The dance was complex but it was right out there in public. This was a very powerful regime just then. The Democrats had no clue how to combat that power, so they knuckled under to it.
I’m not sure how well even politically adept politicians might have combated the Bushites at that point. But the Democrats were clearly not far from masterful in meeting the challenge posed to them by the Rovian propagandists. And the recent elections change that picture only in a very limited way. The Bushites have been weakened NOT by the Democrats TELLING people the terrible truth about this regime, but by Iraq SHOWING people a bit of that truth (about its incompetence if not its evil).
IT WAS NOT JUST THE POLITICIANS
But the fault for this is not just with the Democrats.
It is also with the media, which have been appalling during the dismantling and degrading of our constitutional democracy.
And it is also with the American people who, despite all the propaganda, had access to more than enough information to be able to see what was what. But they were either too lazy to look, or too gullible to believe their “lying eyes” rather than the voice of the Propagandist, or too glad (out of the darkness in their own souls) to follow these evil leaders– leaders who, in a phrase that I like to use, “under the sheep’s clothing of a false righteousness, have let loose the wolf of their unbridled lust for self-aggrandizement.”
The Bushites have exploited some real flaws in the American people.
And ultimately, if we want politicians who will do the right thing, we need to create an electorate that will vote for the good and not for the evil.
In 2002, we did not have that. I’m not sure we have it now, either. But we have a chance to try to create it.
THE CHALLENGE OF OUR MOMENT
That means doing what we can to encourage, compel, enable the Democrats to educate them.
But we must not weaken them. They are all we have.
We cannot look to the mainstream corporate media much (though there is Olbermann, and the voice of truth is speaking through more and more voices, and it is getting louder). They might follow as the wind shifts, but they do not work to shift the wind.
Nor is our movement –with all its brave and wonderful voices–going to achieve all that much in moving the consciousness of the American people.
In this divided country, we on forums such as these are mostly preaching to the choir– which is important in many ways, but it does not move the mass of public opinion very directly.

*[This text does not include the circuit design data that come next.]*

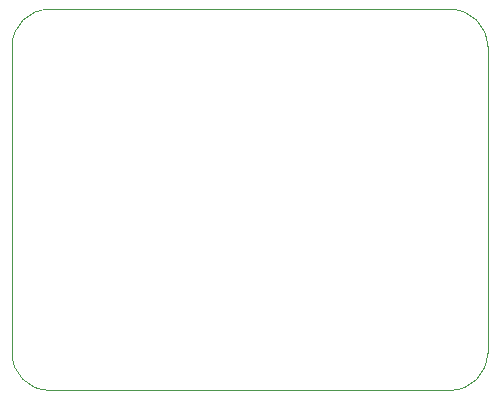
<source format=gbr>
%TF.GenerationSoftware,Altium Limited,Altium Designer,23.11.1 (41)*%
G04 Layer_Color=0*
%FSLAX45Y45*%
%MOMM*%
%TF.SameCoordinates,EE14C10C-1293-43E7-8F5D-FAE76E51A431*%
%TF.FilePolarity,Positive*%
%TF.FileFunction,Profile,NP*%
%TF.Part,Single*%
G01*
G75*
%TA.AperFunction,Profile*%
%ADD51C,0.02540*%
D51*
X7887262Y8406800D02*
Y11000000D01*
X7887262Y11000082D01*
D02*
G02*
X8200000Y11312738I312738J-82D01*
G01*
X11600000D01*
D02*
G02*
X11912738Y11000000I0J-312738D01*
G01*
Y8400000D01*
D02*
G02*
X11600000Y8087262I-312738J0D01*
G01*
X8200000D01*
D02*
G02*
X7887262Y8406800I0J312738D01*
G01*
%TF.MD5,0ee733061fb80e813881855b55c14741*%
M02*

</source>
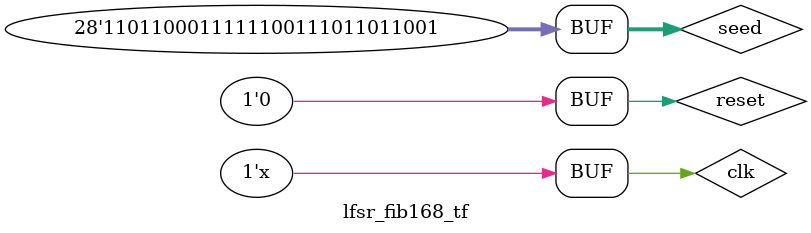
<source format=sv>
`timescale 1ns / 1ps


module lfsr_fib168_tf;

logic clk=0, reset=0;
logic [27:0] seed;
logic r;

LFSR_fib168pi DUT(
 .clk(clk),
  .reset(reset),
  .seed(seed),
  .r(r)
);

always
    #5 clk=!clk;
    
initial
begin
seed<=28'b11101100011111100111011011001;
#1 reset<=1;
#1 reset<=0;
end

endmodule

</source>
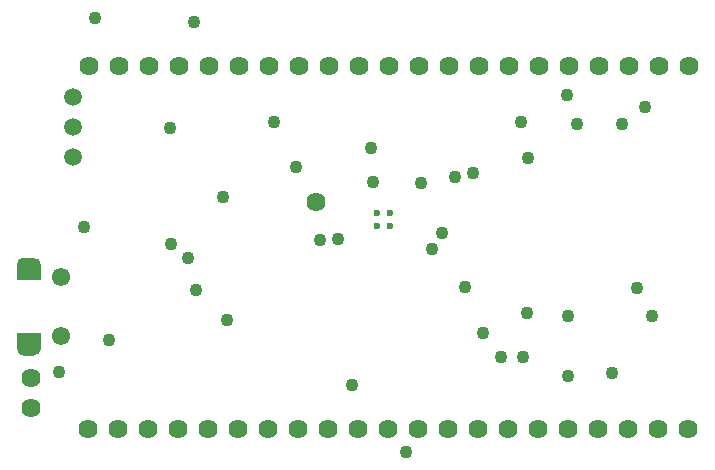
<source format=gbs>
G04*
G04 #@! TF.GenerationSoftware,Altium Limited,Altium Designer,18.1.6 (161)*
G04*
G04 Layer_Color=16711935*
%FSAX44Y44*%
%MOMM*%
G71*
G01*
G75*
%ADD12C,0.6000*%
%ADD62C,1.5500*%
%ADD63C,1.6240*%
%ADD64C,1.5000*%
%ADD65C,1.1000*%
%ADD66C,0.6000*%
G36*
X00025098Y00121878D02*
X00025192Y00121849D01*
X00025279Y00121803D01*
X00025355Y00121740D01*
X00025418Y00121664D01*
X00025464Y00121577D01*
X00025493Y00121483D01*
X00025503Y00121385D01*
Y00108385D01*
X00025493Y00108287D01*
X00025464Y00108193D01*
X00025418Y00108106D01*
X00025355Y00108030D01*
X00025279Y00107967D01*
X00025192Y00107921D01*
X00025098Y00107892D01*
X00025000Y00107882D01*
X00020503D01*
Y00103385D01*
X00020493Y00103287D01*
X00020465Y00103193D01*
X00020418Y00103106D01*
X00020356Y00103030D01*
X00020280Y00102967D01*
X00020193Y00102921D01*
X00020098Y00102892D01*
X00020000Y00102883D01*
X00011000Y00102882D01*
X00011000D01*
D01*
X00010902Y00102892D01*
X00010808Y00102921D01*
X00010721Y00102967D01*
X00010645Y00103030D01*
X00010582Y00103106D01*
X00010536Y00103193D01*
X00010507Y00103287D01*
X00010498Y00103385D01*
Y00103385D01*
D01*
Y00107882D01*
X00006000D01*
X00005902Y00107892D01*
X00005808Y00107921D01*
X00005721Y00107967D01*
X00005645Y00108030D01*
X00005582Y00108106D01*
X00005536Y00108193D01*
X00005507Y00108287D01*
X00005498Y00108385D01*
Y00121385D01*
X00005507Y00121483D01*
X00005536Y00121577D01*
X00005582Y00121664D01*
X00005645Y00121740D01*
X00005721Y00121803D01*
X00005808Y00121849D01*
X00005902Y00121878D01*
X00006000Y00121887D01*
X00025000D01*
X00025098Y00121878D01*
D02*
G37*
G36*
X00020098Y00185878D02*
X00020192Y00185849D01*
X00020279Y00185803D01*
X00020355Y00185740D01*
X00020418Y00185664D01*
X00020464Y00185577D01*
X00020493Y00185483D01*
X00020503Y00185385D01*
Y00185385D01*
D01*
Y00180887D01*
X00025000D01*
X00025098Y00180878D01*
X00025192Y00180849D01*
X00025279Y00180803D01*
X00025355Y00180740D01*
X00025418Y00180664D01*
X00025464Y00180577D01*
X00025493Y00180483D01*
X00025503Y00180385D01*
Y00167385D01*
X00025493Y00167287D01*
X00025464Y00167193D01*
X00025418Y00167106D01*
X00025355Y00167030D01*
X00025279Y00166967D01*
X00025192Y00166921D01*
X00025098Y00166892D01*
X00025000Y00166882D01*
X00006000D01*
X00005902Y00166892D01*
X00005808Y00166921D01*
X00005721Y00166967D01*
X00005645Y00167030D01*
X00005582Y00167106D01*
X00005536Y00167193D01*
X00005507Y00167287D01*
X00005498Y00167385D01*
Y00180385D01*
X00005507Y00180483D01*
X00005536Y00180577D01*
X00005582Y00180664D01*
X00005645Y00180740D01*
X00005721Y00180803D01*
X00005808Y00180849D01*
X00005902Y00180878D01*
X00006000Y00180887D01*
X00010497D01*
Y00185385D01*
X00010507Y00185483D01*
X00010536Y00185577D01*
X00010582Y00185664D01*
X00010645Y00185740D01*
X00010721Y00185802D01*
X00010808Y00185849D01*
X00010902Y00185877D01*
X00011000Y00185887D01*
X00020000Y00185887D01*
X00020000D01*
D01*
X00020098Y00185878D01*
D02*
G37*
D12*
X00013500Y00180385D02*
G03*
X00013500Y00180385I-00002500J00000000D01*
G01*
X00022500D02*
G03*
X00022500Y00180385I-00002500J00000000D01*
G01*
X00022500Y00108385D02*
G03*
X00022500Y00108385I-00002500J00000000D01*
G01*
X00013500D02*
G03*
X00013500Y00108385I-00002500J00000000D01*
G01*
D62*
X00042500Y00119385D02*
D03*
Y00169385D02*
D03*
D63*
X00167168Y00040800D02*
D03*
X00141768D02*
D03*
X00065568D02*
D03*
X00116368D02*
D03*
X00090968D02*
D03*
X00243368D02*
D03*
X00268768D02*
D03*
X00217968D02*
D03*
X00192568D02*
D03*
X00294168D02*
D03*
X00319568D02*
D03*
X00370368D02*
D03*
X00344968D02*
D03*
X00548168D02*
D03*
X00573568D02*
D03*
X00522768D02*
D03*
X00497368D02*
D03*
X00395768D02*
D03*
X00421168D02*
D03*
X00471968D02*
D03*
X00446568D02*
D03*
X00167768Y00348000D02*
D03*
X00142368D02*
D03*
X00066168D02*
D03*
X00116968D02*
D03*
X00091568D02*
D03*
X00243968D02*
D03*
X00269368D02*
D03*
X00218568D02*
D03*
X00193168D02*
D03*
X00294768D02*
D03*
X00320168D02*
D03*
X00370968D02*
D03*
X00345568D02*
D03*
X00548768D02*
D03*
X00574168D02*
D03*
X00523368D02*
D03*
X00497968D02*
D03*
X00396368D02*
D03*
X00421768D02*
D03*
X00472568D02*
D03*
X00447168D02*
D03*
X00258568Y00233000D02*
D03*
X00017502Y00083549D02*
D03*
Y00058149D02*
D03*
D64*
X00052550Y00322187D02*
D03*
Y00271387D02*
D03*
Y00296786D02*
D03*
D65*
X00385000Y00161000D02*
D03*
X00375999Y00254000D02*
D03*
X00391594Y00257150D02*
D03*
X00183000Y00133056D02*
D03*
X00157256Y00158000D02*
D03*
X00179769Y00237000D02*
D03*
X00437369Y00139000D02*
D03*
X00277404Y00202000D02*
D03*
X00135000Y00295565D02*
D03*
X00222753Y00301065D02*
D03*
X00432000D02*
D03*
X00261802Y00201000D02*
D03*
X00434000Y00101674D02*
D03*
X00415102Y00101674D02*
D03*
X00471968Y00086000D02*
D03*
X00472232Y00136350D02*
D03*
X00518000Y00298640D02*
D03*
X00071914Y00389000D02*
D03*
X00155000Y00385000D02*
D03*
X00509000Y00088439D02*
D03*
X00334654Y00021000D02*
D03*
X00304999Y00278999D02*
D03*
X00241587Y00262477D02*
D03*
X00306999Y00249999D02*
D03*
X00061840Y00211715D02*
D03*
X00041005Y00089000D02*
D03*
X00471000Y00323390D02*
D03*
X00438286Y00270286D02*
D03*
X00542980Y00136000D02*
D03*
X00537000Y00313640D02*
D03*
X00083568Y00116000D02*
D03*
X00347608Y00248846D02*
D03*
X00356498Y00193093D02*
D03*
X00530618Y00160454D02*
D03*
X00365134Y00206555D02*
D03*
X00479818Y00299008D02*
D03*
X00399932Y00122100D02*
D03*
X00135712Y00197652D02*
D03*
X00288680Y00077650D02*
D03*
X00150283Y00185324D02*
D03*
D66*
X00310500Y00212917D02*
D03*
Y00223917D02*
D03*
X00321500Y00212917D02*
D03*
Y00223917D02*
D03*
M02*

</source>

The lever we have that COULD do the job is the Democrats with their control of Congress. That’s where the next stage of the battle against the Bushites needs to be faught.
And so it is folly for us to weaken the only possible champion we have. Everybody dumps on the Democrats– the Republicans, the Media, and even the Democrats base on the left.
That is a weakness in our movement– that we weaken the only warrior around that COULD fight the BUshites successfully.
If we put our energy into talking about how terrible they are, we help the Bushites. If we put our energy into helping get the Democrats to move in the right direction, we can defeat these Bushites.
They need us to stiffen their spines. They need us to give them good ideas on strategies to defeat the Bushites. They need us to hammer the media about covering things in a spirit of greater truth and justice. They need us to call them to their better selves, more like Marshall Kane and less like the townsmen.
But they do not need for us to join in the general abuse and contempt for the Democrats.
Their weakness has been our weakness. And their weakness will continue to be our weakness.
But the corollary is also true. Their strength can be our strength. That’s why the election is something we owe it to ourselves to celebrate.
That is why we need to work with the Democrats to create strategies for victory.
That is why we need to relate to the Democrats in whatever ways will lead to their doing more of the right thing and less of the wrong thing.
But if we withdraw our support just because these non-heroes don’t do as much of the right thing as we wish they would and think they should, we surrender some of our newly won power back to the Bushites.